Pour Washington, l'affaire est close. Mais l'administration du président Bush ne pouvait mieux faire si son intention était de nuire à la gauche israélienne. De l'extrême-gauche à l'extrême-droite, tous les citoyens israéliens ont été choqués par les déclarations de Madame Intweiler selon lesquelles les Etats-Unis continueraient à appuyer la résolution 194. Ceux qui rêvaient d'un changement d'attitude de la part des gouvernements arabes se sont brusquement réveillés: ils ont pu constater que les bases de la diplomatie arabe n'ont pas changé et que l'administration américaine semble s'en accommoder. La position des pacifistes généreux, prêts aux concessions maximales, s'est révélée fragile, reposant sur des rêves et des espoirs plus que sur des faits politiques nouveaux.

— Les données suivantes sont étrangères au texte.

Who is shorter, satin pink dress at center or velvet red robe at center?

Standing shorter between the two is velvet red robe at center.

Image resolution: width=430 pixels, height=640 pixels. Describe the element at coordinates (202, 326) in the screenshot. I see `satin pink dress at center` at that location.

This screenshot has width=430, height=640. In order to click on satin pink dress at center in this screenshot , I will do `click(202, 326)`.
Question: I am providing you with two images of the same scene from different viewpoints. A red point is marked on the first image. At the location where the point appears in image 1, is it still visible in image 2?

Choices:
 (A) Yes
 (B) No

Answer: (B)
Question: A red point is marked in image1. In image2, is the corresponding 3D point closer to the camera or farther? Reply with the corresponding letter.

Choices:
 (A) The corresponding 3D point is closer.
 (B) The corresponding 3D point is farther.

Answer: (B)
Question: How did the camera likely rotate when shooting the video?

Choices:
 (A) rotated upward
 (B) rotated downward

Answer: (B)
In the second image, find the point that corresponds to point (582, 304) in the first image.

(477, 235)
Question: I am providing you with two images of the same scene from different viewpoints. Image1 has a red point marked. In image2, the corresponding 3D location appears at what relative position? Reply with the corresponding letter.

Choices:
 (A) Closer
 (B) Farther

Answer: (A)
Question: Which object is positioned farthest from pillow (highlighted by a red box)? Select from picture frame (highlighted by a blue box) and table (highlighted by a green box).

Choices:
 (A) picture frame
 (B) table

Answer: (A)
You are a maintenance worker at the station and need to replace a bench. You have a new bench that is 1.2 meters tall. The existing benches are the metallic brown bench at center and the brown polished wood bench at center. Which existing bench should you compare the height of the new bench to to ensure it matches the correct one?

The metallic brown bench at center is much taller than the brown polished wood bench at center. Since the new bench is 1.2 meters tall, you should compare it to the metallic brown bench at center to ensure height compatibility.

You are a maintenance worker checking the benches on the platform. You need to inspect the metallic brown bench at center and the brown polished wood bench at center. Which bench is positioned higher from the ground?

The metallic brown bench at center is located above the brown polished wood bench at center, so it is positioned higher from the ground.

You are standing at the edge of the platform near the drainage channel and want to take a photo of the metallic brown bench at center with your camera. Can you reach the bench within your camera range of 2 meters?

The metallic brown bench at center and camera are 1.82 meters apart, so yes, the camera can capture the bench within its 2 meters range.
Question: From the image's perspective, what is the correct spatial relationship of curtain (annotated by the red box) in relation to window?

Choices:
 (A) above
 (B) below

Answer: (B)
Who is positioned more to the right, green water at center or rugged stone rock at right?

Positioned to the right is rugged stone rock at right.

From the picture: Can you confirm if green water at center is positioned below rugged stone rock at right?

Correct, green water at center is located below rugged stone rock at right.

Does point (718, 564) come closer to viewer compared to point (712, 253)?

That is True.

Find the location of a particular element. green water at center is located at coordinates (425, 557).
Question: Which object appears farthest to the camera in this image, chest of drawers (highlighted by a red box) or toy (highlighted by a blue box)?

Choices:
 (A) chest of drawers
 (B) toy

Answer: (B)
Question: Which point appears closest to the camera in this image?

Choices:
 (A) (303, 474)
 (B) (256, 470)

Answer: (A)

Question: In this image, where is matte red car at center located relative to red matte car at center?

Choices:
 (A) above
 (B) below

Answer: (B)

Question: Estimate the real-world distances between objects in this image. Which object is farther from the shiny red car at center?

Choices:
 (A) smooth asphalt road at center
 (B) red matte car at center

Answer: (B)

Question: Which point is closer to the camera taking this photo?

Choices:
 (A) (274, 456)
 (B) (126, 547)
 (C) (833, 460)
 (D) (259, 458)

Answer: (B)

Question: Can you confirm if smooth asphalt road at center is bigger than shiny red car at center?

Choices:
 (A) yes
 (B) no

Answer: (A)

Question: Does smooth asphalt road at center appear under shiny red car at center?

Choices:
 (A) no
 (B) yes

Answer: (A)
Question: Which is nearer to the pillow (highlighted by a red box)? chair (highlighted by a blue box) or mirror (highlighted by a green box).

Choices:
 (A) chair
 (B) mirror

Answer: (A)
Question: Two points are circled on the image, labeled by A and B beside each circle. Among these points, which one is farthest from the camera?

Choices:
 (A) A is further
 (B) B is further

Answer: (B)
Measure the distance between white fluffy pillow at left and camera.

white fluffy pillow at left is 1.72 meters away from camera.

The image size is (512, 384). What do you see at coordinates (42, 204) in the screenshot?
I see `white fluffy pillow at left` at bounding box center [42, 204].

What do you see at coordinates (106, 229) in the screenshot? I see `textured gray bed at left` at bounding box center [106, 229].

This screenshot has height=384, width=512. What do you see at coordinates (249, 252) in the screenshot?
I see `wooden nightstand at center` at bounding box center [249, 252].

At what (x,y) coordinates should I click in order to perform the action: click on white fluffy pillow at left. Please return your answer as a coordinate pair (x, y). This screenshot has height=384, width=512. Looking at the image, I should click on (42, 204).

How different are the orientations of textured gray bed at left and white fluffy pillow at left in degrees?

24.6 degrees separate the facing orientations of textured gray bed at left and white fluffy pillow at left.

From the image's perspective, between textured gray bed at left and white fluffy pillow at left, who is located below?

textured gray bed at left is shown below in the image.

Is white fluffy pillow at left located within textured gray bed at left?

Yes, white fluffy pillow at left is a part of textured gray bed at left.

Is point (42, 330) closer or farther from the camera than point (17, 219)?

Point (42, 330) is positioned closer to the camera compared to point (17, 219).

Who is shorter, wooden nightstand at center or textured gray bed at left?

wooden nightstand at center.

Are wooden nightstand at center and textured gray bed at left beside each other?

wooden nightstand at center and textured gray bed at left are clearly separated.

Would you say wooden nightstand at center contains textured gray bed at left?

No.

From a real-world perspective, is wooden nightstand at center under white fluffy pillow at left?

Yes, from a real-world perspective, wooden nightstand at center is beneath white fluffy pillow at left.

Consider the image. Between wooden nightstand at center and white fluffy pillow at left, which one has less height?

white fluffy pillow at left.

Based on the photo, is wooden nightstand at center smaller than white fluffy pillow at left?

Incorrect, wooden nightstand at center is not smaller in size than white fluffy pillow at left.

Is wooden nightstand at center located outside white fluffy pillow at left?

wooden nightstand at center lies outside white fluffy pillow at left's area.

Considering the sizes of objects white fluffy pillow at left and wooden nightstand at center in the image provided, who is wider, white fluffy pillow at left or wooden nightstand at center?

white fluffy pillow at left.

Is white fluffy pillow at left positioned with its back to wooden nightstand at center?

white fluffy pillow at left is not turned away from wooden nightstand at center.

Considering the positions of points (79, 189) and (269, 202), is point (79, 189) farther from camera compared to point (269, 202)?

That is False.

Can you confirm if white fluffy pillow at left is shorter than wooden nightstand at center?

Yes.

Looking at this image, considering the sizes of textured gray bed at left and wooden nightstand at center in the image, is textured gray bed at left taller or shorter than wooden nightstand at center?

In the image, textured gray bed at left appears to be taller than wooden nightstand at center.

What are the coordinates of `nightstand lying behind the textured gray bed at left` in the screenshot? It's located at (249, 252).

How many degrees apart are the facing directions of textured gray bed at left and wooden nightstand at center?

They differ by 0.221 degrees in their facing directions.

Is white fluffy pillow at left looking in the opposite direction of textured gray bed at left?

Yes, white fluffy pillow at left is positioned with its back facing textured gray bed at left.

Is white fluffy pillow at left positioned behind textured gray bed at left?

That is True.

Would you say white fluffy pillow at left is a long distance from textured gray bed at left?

Un événement de dernière heure peut encore influencer l'électorat israélien dans un sens ou dans un autre. Ce pourrait être, par exemple, un attentat terroriste spectaculaire, ou une déclaration maladroite d'un politicien israélien. Nous en saurons davantage au lendemain du scrutin. Une chose est certaine: la pression du monde, en particulier du monde occidental, sur Israël n'ira pas en décroissant, d'ici au 23 juin, et, quelle que soit la ligne idéologique du gouvernement qui sortira des urnes, il aura à affronter des temps difficiles.